Python Multiprocessing Primer
Introduction
Multiprocessing in Python is useful for CPU intensive processes that can be done in parallel. I’ve found a lot of uses in tranforming several GB of data. Multiprocessing falls into the sweet spot between a quick script and using a big data system like Spark.
Multiprocessing vs. Multithreading
Unsurprisingly, multithreading creates new threads and multiprocessing creates new processes. New threads spin up quickly, and are non blocking on I/O operations like network calls and disk read/write. New processes have more overhead when starting up, but are able to utilize multiple CPU cores and process data in parallel.
Quickstart Code
It’s simple to get up and running with multiprocessing by creating a pool of processes that can execute functions. For data processing I will make the number of processes equal to the number of cores my CPU has -1. The basic setup is to create a list of parameters that need to be operated on, then pass the function and the paramters to pool.starmap(). The results will come back as an iterable that you can then operate on with a simple “for” expression.
import multiprocessing
data_to_process = [a, b, c, d, e, f, g]
other_args = 123
num_processes = 7
with multiprocessing.Pool(num_processes) as pool:
params = []
for data in data_to_process:
params.append((data, other_args)) # Tuple of args here
for result1, result2 in pool.starmap(my_function, params):
operate_on_results(result1, result2)
Pitfalls
- Forked processes cannot have child processes or child threads.

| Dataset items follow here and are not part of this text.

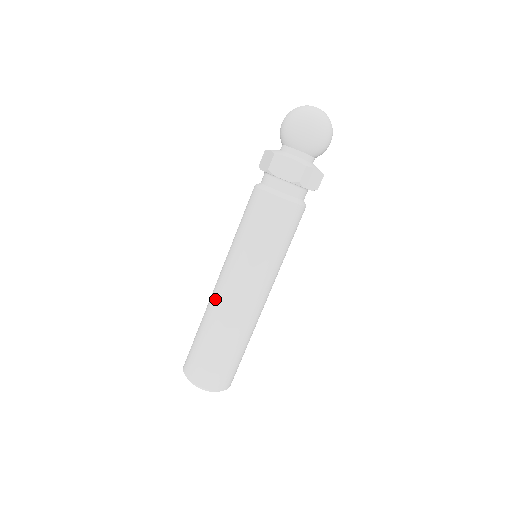
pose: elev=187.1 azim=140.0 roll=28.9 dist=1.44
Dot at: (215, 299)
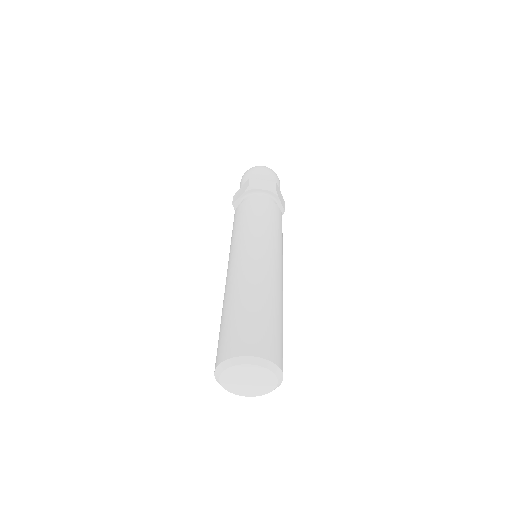
Dot at: occluded
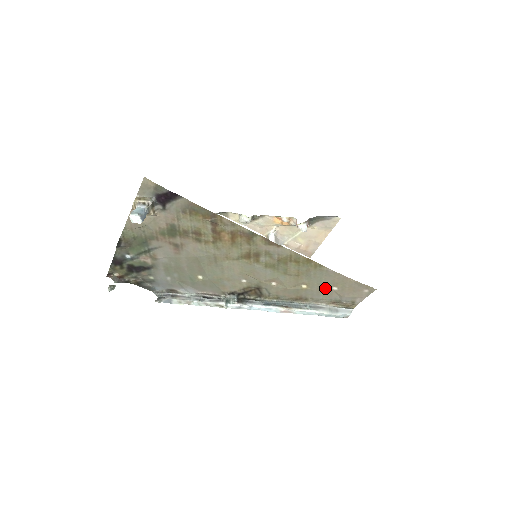
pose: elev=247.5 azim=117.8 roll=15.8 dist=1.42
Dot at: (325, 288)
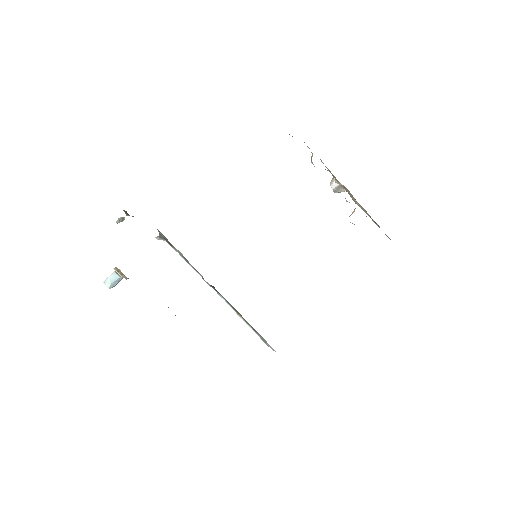
Dot at: occluded
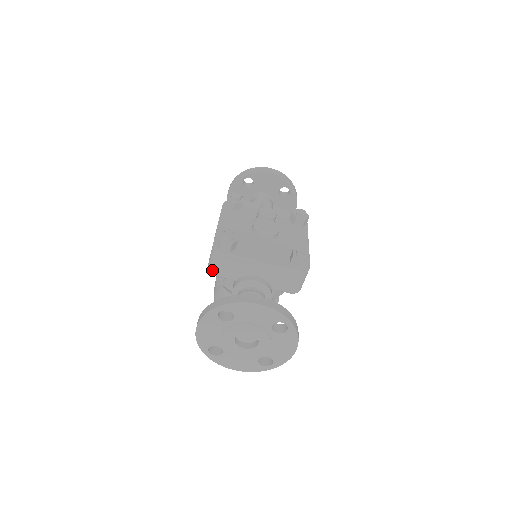
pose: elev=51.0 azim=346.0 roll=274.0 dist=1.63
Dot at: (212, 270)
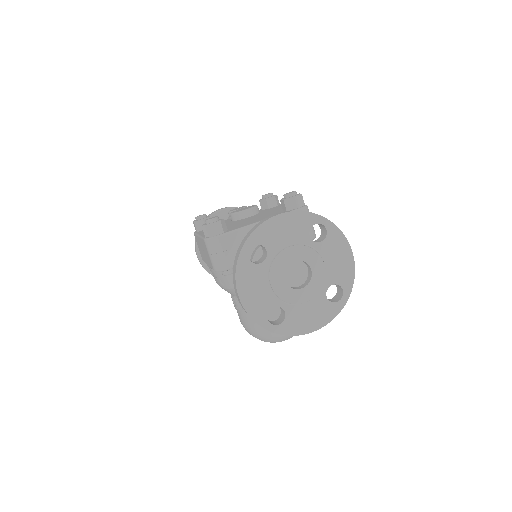
Dot at: (220, 265)
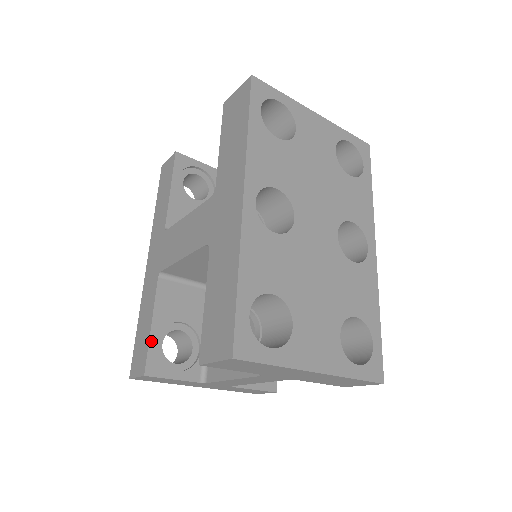
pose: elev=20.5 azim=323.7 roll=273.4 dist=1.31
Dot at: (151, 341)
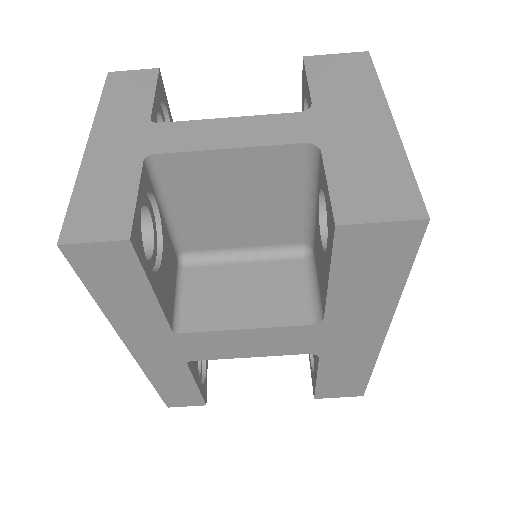
Dot at: (169, 109)
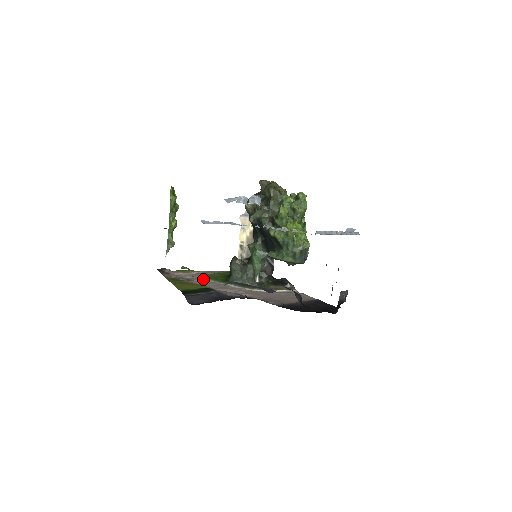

- I have not found a way to debug programs with multiprocessed code. This is using VSCode and Windows, so it may be a system issue.
- Logging is a challenge, I’m writing a future blog post to go over my logging approach.

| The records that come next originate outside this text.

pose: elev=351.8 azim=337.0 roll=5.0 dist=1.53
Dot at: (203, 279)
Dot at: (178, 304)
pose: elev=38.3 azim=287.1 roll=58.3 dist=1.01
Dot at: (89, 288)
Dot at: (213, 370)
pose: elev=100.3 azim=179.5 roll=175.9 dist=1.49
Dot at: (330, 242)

- Exceptions that are encountered may not propagate and stop execution, I use a helper function that surrounds the processes in a try/except, ususally with a SystemExit:
def execute_processes(pool, f, params, logger):
""" Wraps a starmap in a try/except. Ease of use function.
Arguments:
pool (multiprocessing.Pool): pool to use to execute
f (func): function to execute
params (list(tuple)): parameters to apply to f
logger (logger): Logging object
Returns:
iterable: iterable result of the starmap
"""
try:
return pool.starmap(f, params)
except Exception as e:
logger.exception(e)
raise SystemExit
- When passing parameters to a process, keep the size of any individual object passed to under 2GB or you will encounter a runtime error. I get around this issue by using the pickle library and saving parameters to disk. I’m not exactly clear on why this is a limitation, but it has something to do with the underlying C struct having a signed 32 bit int max size.